Ennsimore Capital, the owner of East London’s affordable hipster-friendly Hoxton Hotel, has snagged a prospective hotel site in an ultra-trendy area of Williamsburg.
The group paid $17 million for a sizable 18,000-square-foot site at 93-97 Wythe Avenue between North 9th and North 10th streets, according to public records. The seller was the Sydell Group, the New York City-based owner, developer and manager of Manhattan’s NoMad and Ace hotels.
The deal for the property closed Aug. 28. It was not clear if any brokers had been involved in the transaction. Ennismore did not immediately respond to a request for comment while Sydell declined to comment.

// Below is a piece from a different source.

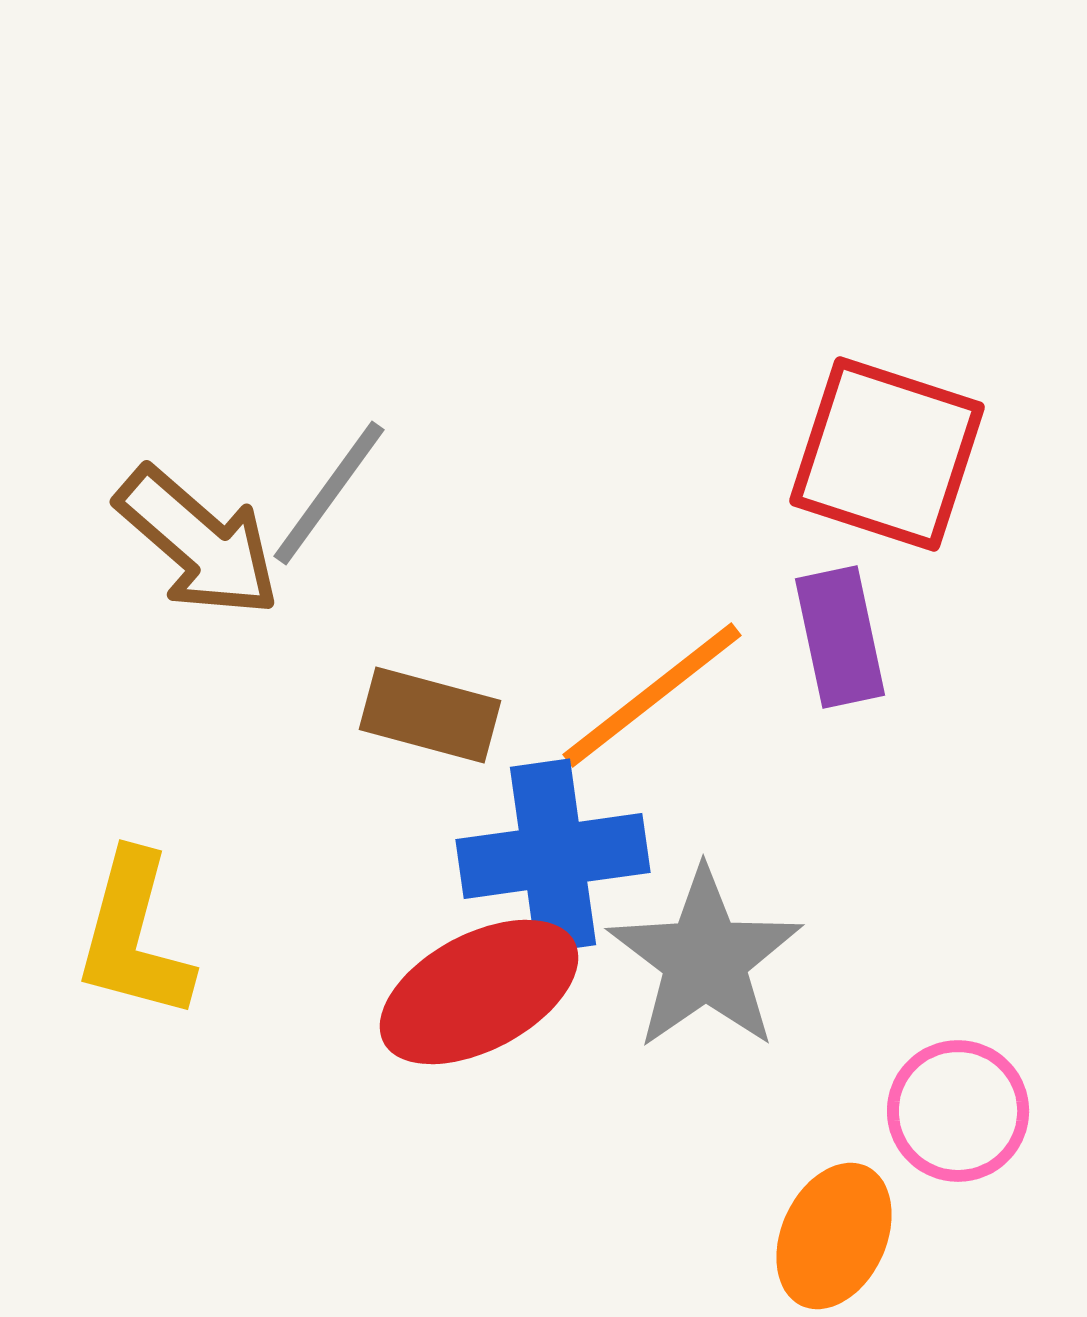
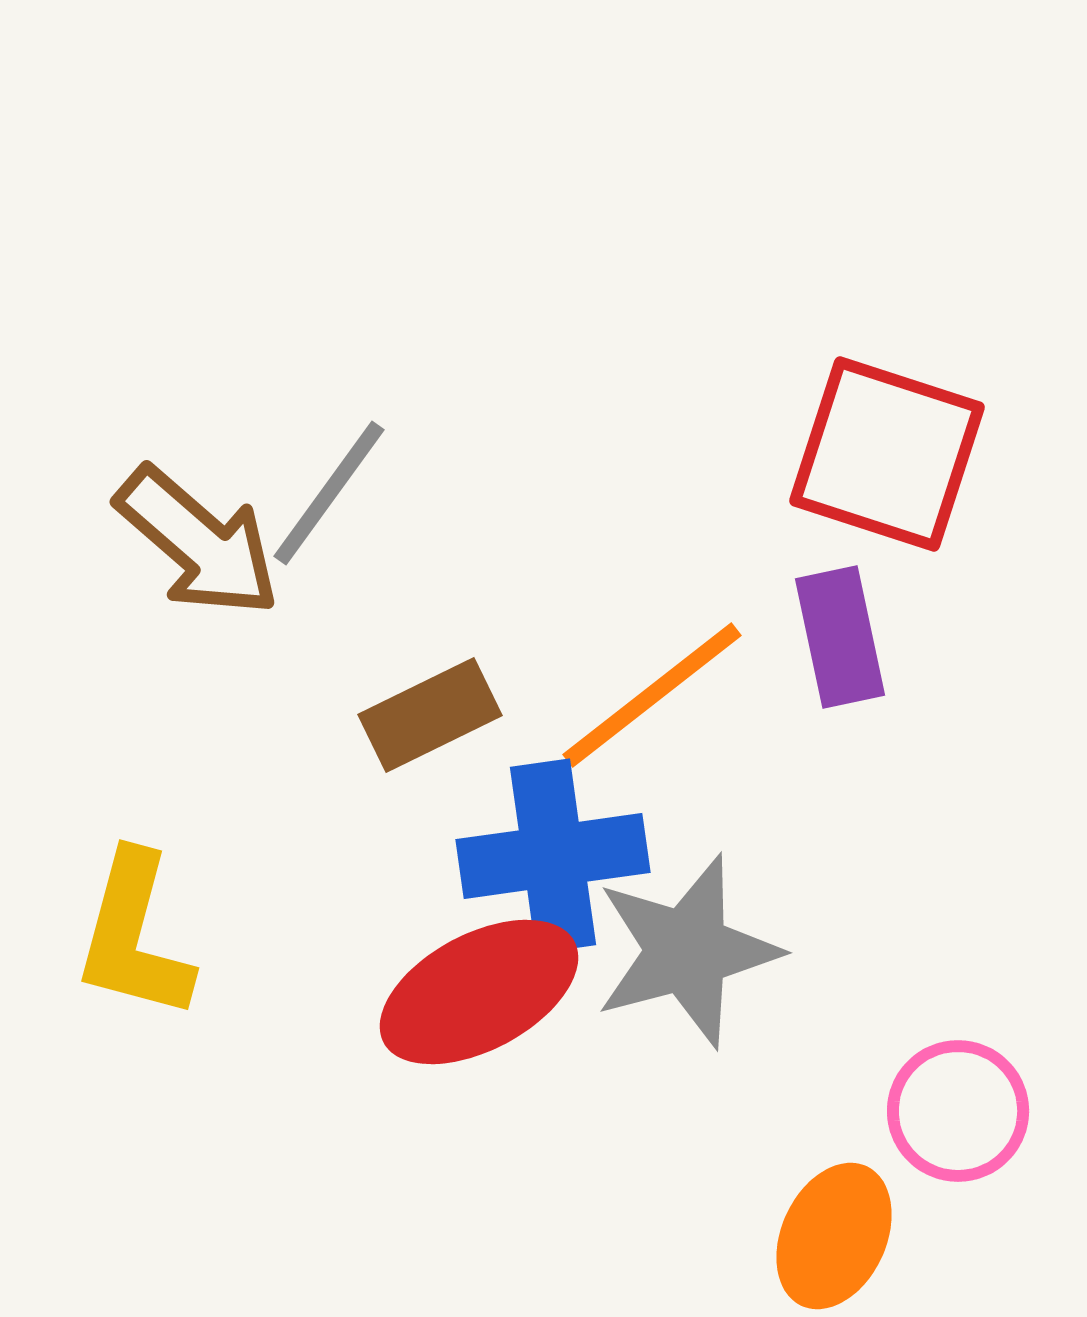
brown rectangle: rotated 41 degrees counterclockwise
gray star: moved 18 px left, 8 px up; rotated 20 degrees clockwise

Sydell purchased the site for $10 million in January and had plans to develop it themselves, but the London firm came in with “an offer they couldn’t refuse,” said Neil Dolgin, a partner at commercial brokerage Kalmon Dolgin, who was not involved with the sale but was familiar with the situation. “They took the profit and ran,” he said.
The site is zoned to support a hotel development in excess of 36,000 square feet, according to data from PropertyShark.
If Ennismore takes that route, the new offering would join a burgeoning hotel district in the surrounding blocks that includes Two Trees Management’s Wythe Hotel at 80 Wythe Street and the King & Grove at 160 North 12th Street.
Ennismore has not yet filed any plans for a development with the city’s Department of Buildings. However, the London firm had been actively seeking out prospective hotel sites at home and in New York since it acquired Hoxton last year. The 208-room Shoreditch hotel, which was originally built by Sinclair Beecham, the co-founder of the cafe chain Pret-A-Manger, has proved popular with trendy Londoners, who party in the hotel’s lobby in the evening when it turns into a night club. Staff members don uniforms of plaid shirts and jeans, according to news reports.
The hotel also has a reputation for being budget-friendly and gives away five rooms for just over a dollar a night as part of a recurring promotion.
The fact that Ennismore may be employing foreign capital may have played to its favor when purchasing a site in the U.S., Dolgin said, thanks to a favorable exchange rate between pounds sterling and U.S. dollars.